[Start of section]
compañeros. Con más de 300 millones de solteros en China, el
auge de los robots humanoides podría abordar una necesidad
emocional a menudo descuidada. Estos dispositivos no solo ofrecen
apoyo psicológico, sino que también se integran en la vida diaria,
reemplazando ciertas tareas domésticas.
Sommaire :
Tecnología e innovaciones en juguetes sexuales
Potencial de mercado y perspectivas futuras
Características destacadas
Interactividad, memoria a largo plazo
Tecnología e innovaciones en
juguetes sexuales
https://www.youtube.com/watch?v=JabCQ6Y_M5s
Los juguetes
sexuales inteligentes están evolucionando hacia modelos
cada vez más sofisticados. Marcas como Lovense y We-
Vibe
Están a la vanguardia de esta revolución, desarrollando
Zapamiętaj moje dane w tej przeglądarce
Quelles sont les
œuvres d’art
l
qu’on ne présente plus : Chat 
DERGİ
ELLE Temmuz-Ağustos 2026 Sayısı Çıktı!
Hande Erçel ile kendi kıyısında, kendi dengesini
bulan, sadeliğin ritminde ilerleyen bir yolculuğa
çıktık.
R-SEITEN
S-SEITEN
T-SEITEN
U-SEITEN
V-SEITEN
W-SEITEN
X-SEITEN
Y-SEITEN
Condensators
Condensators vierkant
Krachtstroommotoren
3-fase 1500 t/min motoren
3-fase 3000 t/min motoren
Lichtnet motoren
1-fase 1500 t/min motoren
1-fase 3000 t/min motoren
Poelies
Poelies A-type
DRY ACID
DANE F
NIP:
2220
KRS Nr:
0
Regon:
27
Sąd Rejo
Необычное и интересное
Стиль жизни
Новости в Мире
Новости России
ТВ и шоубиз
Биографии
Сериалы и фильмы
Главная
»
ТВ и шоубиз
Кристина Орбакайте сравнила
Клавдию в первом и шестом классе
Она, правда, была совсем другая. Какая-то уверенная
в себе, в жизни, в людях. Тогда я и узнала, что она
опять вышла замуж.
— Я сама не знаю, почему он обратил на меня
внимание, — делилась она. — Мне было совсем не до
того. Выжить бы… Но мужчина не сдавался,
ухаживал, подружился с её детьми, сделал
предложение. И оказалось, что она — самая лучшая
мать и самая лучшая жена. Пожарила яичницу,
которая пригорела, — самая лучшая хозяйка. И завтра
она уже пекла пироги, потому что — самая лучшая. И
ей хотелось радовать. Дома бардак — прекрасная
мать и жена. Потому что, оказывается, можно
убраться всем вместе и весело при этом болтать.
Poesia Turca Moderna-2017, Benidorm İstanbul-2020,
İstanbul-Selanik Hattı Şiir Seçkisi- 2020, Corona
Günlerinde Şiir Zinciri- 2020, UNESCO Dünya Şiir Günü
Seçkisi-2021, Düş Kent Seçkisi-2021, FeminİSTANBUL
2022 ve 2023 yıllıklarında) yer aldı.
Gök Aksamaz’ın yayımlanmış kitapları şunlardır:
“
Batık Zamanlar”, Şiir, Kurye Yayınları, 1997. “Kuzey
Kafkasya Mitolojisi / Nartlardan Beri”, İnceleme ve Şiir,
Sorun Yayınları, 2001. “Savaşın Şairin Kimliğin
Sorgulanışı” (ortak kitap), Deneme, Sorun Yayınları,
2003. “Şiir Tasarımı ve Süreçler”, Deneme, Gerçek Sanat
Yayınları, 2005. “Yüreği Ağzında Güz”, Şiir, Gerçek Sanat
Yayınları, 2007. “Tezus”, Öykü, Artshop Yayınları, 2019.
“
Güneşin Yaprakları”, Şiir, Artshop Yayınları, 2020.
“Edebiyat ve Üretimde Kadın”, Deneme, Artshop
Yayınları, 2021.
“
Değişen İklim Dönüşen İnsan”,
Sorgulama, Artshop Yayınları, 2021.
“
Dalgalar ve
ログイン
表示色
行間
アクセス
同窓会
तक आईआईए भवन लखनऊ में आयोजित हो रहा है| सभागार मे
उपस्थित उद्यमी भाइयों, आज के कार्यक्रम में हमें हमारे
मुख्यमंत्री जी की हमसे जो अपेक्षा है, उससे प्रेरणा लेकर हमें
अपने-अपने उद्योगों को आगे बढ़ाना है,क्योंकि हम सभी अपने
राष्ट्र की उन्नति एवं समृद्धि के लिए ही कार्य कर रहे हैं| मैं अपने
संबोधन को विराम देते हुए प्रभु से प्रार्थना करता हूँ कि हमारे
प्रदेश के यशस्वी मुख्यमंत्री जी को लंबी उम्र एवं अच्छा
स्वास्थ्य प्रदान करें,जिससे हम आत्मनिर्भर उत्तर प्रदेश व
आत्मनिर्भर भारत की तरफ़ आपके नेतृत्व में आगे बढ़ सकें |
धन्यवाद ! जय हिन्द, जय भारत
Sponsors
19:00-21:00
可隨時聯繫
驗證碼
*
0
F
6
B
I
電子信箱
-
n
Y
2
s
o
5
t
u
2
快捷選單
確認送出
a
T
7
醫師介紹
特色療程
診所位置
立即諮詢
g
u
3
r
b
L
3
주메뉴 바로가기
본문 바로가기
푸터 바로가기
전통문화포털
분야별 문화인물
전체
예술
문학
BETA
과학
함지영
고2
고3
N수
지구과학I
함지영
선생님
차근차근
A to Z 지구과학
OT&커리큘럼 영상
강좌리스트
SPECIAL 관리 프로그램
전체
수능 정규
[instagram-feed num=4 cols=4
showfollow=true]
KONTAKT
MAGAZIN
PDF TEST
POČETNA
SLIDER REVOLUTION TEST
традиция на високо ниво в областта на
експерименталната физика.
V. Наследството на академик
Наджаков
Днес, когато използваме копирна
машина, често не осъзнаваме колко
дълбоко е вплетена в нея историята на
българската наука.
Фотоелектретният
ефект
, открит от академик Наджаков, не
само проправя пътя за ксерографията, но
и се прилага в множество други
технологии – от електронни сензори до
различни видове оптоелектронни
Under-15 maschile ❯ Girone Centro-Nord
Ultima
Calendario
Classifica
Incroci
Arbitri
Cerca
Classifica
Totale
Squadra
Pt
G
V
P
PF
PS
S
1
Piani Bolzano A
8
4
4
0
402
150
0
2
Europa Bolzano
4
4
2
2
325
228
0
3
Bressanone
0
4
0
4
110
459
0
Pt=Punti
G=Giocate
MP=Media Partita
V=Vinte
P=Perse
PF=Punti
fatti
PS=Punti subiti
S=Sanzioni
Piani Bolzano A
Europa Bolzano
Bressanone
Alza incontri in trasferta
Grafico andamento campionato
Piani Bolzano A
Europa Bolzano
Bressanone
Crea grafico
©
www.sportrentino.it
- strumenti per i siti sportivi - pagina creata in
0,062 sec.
[End of section]
● JOB ITEM
Please report the number of lines in this material holding the word "Tecnología", and add no other words.

● FINISHED TASK
2